▶ _DATA FOR ANALYSIS_:
·····

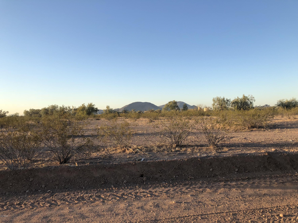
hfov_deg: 63.4
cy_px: 112
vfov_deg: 49.7
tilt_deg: -0.2
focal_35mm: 28
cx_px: 149
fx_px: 241
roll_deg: +0.8
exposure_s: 1/787
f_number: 1.8
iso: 20
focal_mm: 3.99
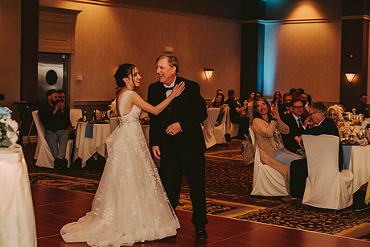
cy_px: 124
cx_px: 143
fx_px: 648
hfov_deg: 31.8
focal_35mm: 63
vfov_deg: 21.6
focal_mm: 50
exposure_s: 1/125
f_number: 2.5
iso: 800
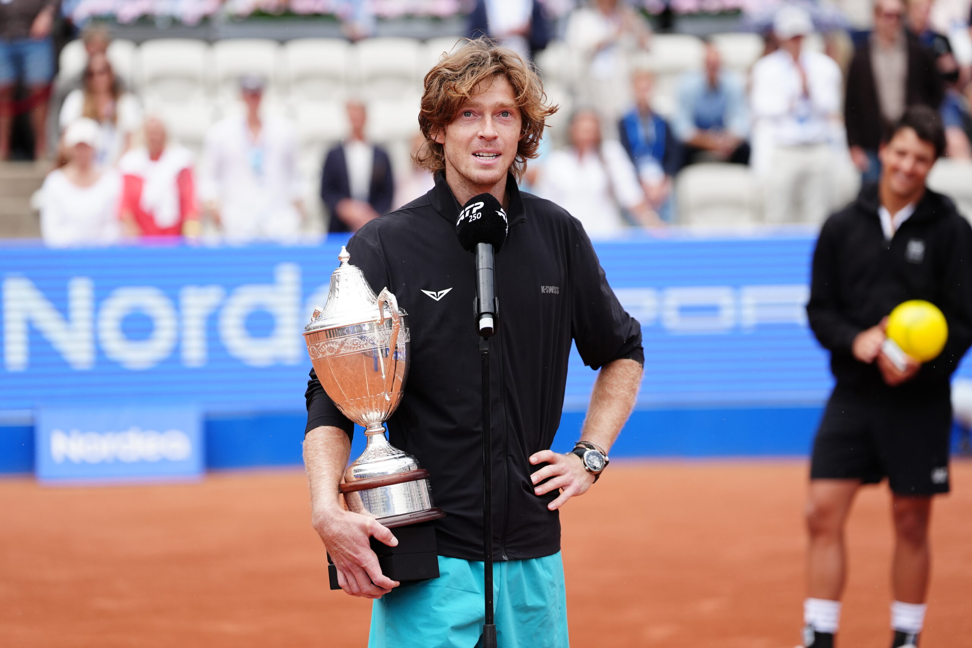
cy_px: 324
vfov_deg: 9.9
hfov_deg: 14.9
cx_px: 486
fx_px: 3726
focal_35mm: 138
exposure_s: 1/2500
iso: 500
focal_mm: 138
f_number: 2.8
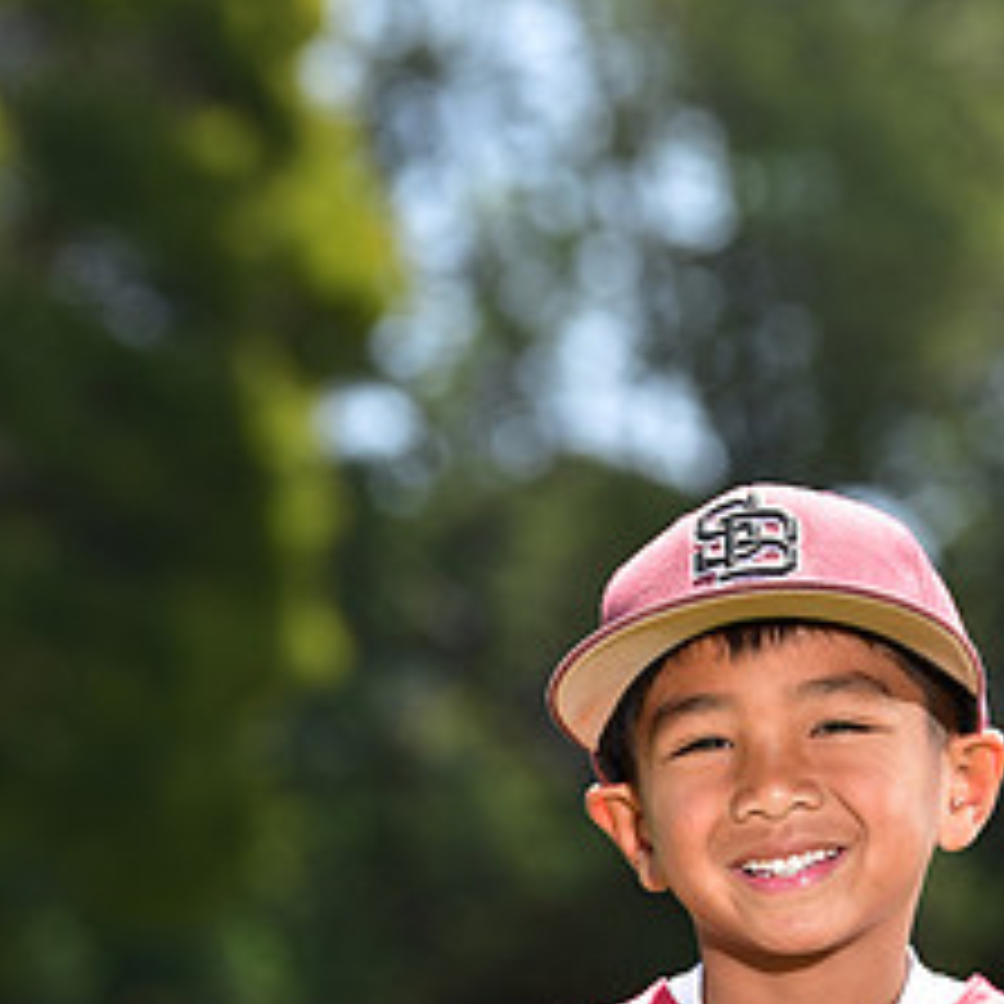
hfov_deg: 5.8
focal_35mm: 299
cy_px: 1112
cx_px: 867
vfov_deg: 5.8
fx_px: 9811
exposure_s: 1/200
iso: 80
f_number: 5
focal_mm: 135
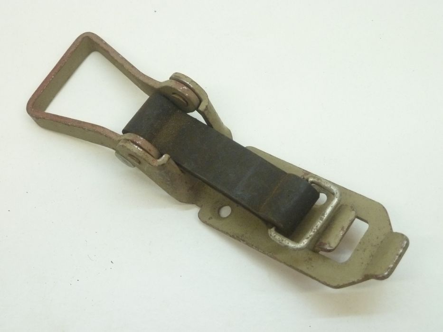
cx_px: 222
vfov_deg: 18.9
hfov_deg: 25.0
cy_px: 166
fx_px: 998
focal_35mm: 78
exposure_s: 1/40
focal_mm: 12.8
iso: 400
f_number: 4.2
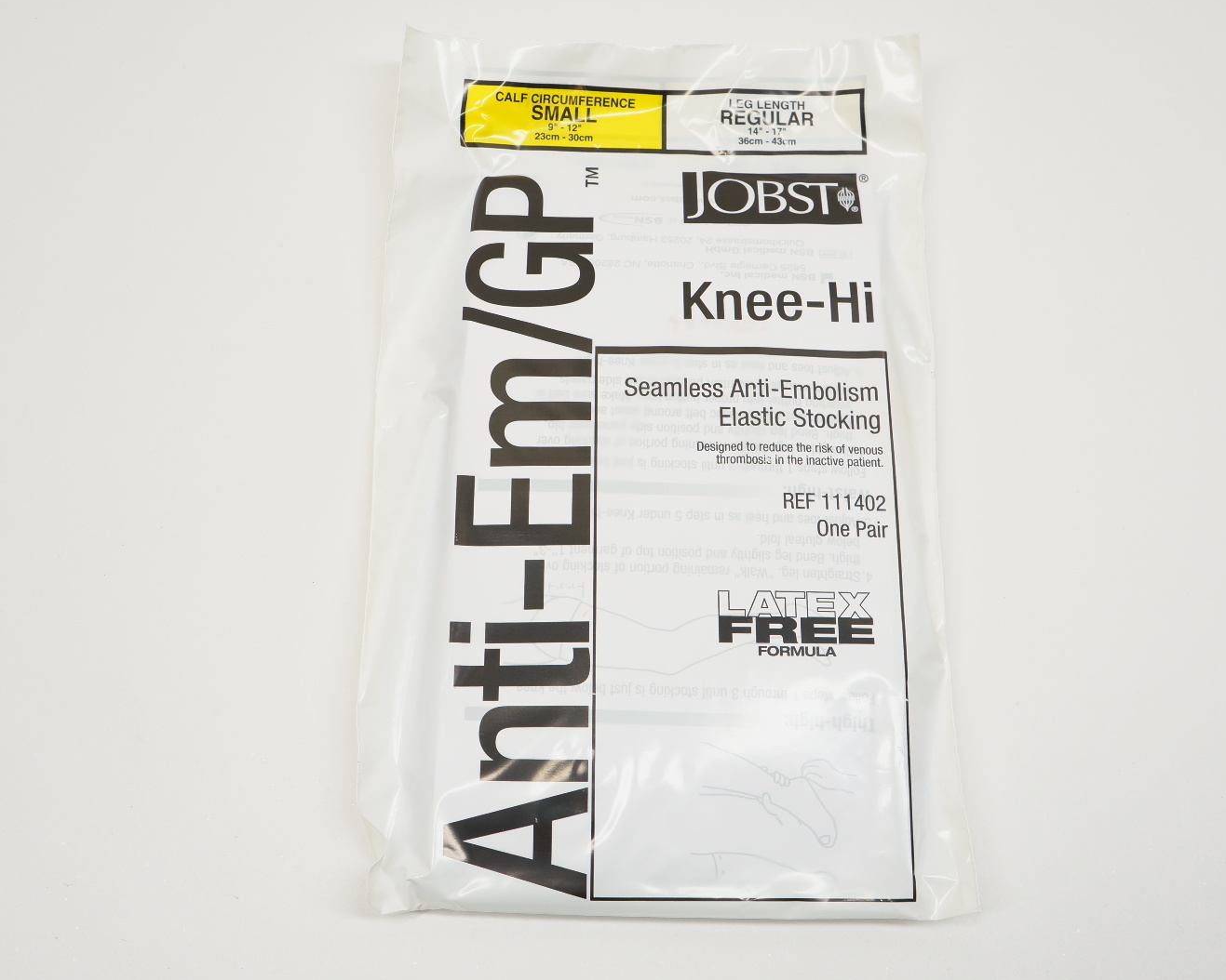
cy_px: 489
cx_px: 640
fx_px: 1488
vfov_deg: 36.5
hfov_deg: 44.8
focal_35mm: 41
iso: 400
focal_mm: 24
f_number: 7.1
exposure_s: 1/60
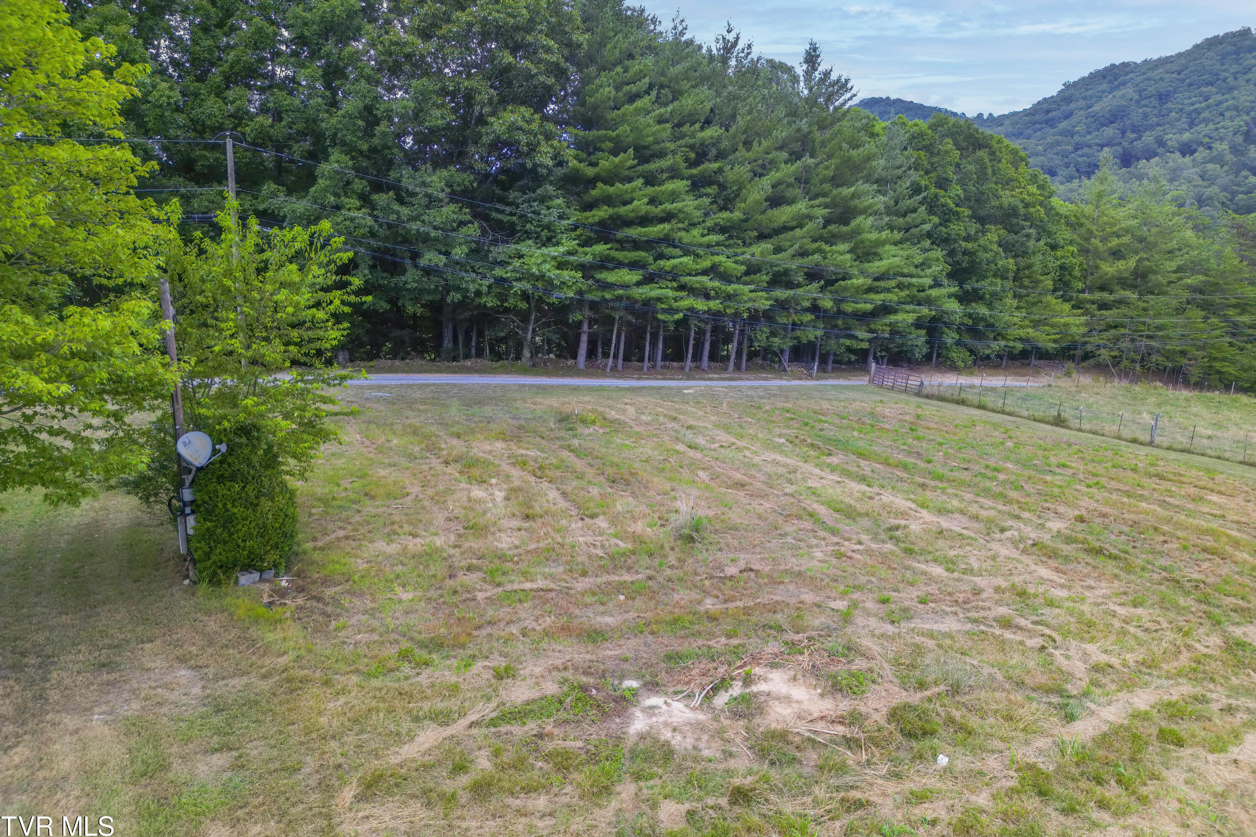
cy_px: 398
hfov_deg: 71.5
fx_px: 872
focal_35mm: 25
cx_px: 627
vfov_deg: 51.3
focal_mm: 6.72
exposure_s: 1/15
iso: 110
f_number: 1.7
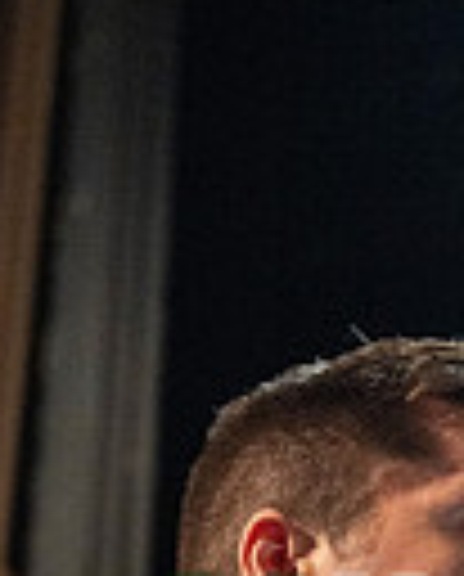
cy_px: 698
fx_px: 2532
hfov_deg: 10.5
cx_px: 347
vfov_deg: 12.7
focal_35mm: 148
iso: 12800
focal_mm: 45
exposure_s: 1/500
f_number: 2.8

·····

▶ _EXERCISE DIRECTIONS_: Copy the records above exactly, leaving out every picture.

▶ _EXPECTED ANSWER_:
hfov_deg: 63.4
cy_px: 112
vfov_deg: 49.7
tilt_deg: -0.2
focal_35mm: 28
cx_px: 149
fx_px: 241
roll_deg: +0.8
exposure_s: 1/787
f_number: 1.8
iso: 20
focal_mm: 3.99
cy_px: 124
cx_px: 143
fx_px: 648
hfov_deg: 31.8
focal_35mm: 63
vfov_deg: 21.6
focal_mm: 50
exposure_s: 1/125
f_number: 2.5
iso: 800
cy_px: 324
vfov_deg: 9.9
hfov_deg: 14.9
cx_px: 486
fx_px: 3726
focal_35mm: 138
exposure_s: 1/2500
iso: 500
focal_mm: 138
f_number: 2.8
hfov_deg: 5.8
focal_35mm: 299
cy_px: 1112
cx_px: 867
vfov_deg: 5.8
fx_px: 9811
exposure_s: 1/200
iso: 80
f_number: 5
focal_mm: 135
cx_px: 222
vfov_deg: 18.9
hfov_deg: 25.0
cy_px: 166
fx_px: 998
focal_35mm: 78
exposure_s: 1/40
focal_mm: 12.8
iso: 400
f_number: 4.2
cy_px: 489
cx_px: 640
fx_px: 1488
vfov_deg: 36.5
hfov_deg: 44.8
focal_35mm: 41
iso: 400
focal_mm: 24
f_number: 7.1
exposure_s: 1/60
cy_px: 398
hfov_deg: 71.5
fx_px: 872
focal_35mm: 25
cx_px: 627
vfov_deg: 51.3
focal_mm: 6.72
exposure_s: 1/15
iso: 110
f_number: 1.7
cy_px: 698
fx_px: 2532
hfov_deg: 10.5
cx_px: 347
vfov_deg: 12.7
focal_35mm: 148
iso: 12800
focal_mm: 45
exposure_s: 1/500
f_number: 2.8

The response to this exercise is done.